[Data items]
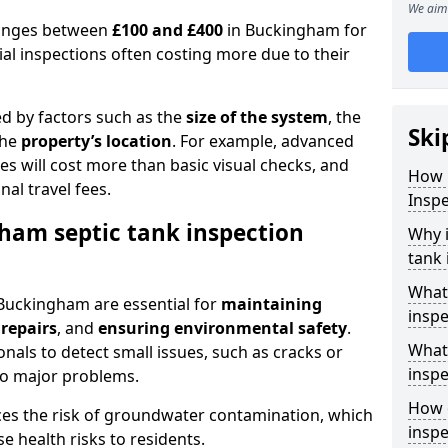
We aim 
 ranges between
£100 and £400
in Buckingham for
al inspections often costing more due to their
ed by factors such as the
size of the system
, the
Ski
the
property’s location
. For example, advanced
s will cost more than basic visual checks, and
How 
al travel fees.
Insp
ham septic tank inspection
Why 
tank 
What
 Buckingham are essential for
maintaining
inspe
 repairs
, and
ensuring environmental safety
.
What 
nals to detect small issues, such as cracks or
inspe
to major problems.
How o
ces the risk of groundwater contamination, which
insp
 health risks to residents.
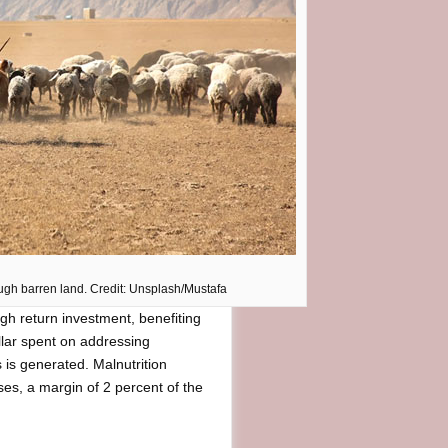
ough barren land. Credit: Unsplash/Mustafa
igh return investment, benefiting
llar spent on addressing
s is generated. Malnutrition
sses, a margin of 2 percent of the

==

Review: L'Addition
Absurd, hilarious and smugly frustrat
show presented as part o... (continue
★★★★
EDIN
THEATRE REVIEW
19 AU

• TASK DESCRIPTION: From the entries above, extract each line containing "such".

• SOLVED PROBLEM:
ed by factors such as the
nals to detect small issues, such as cracks or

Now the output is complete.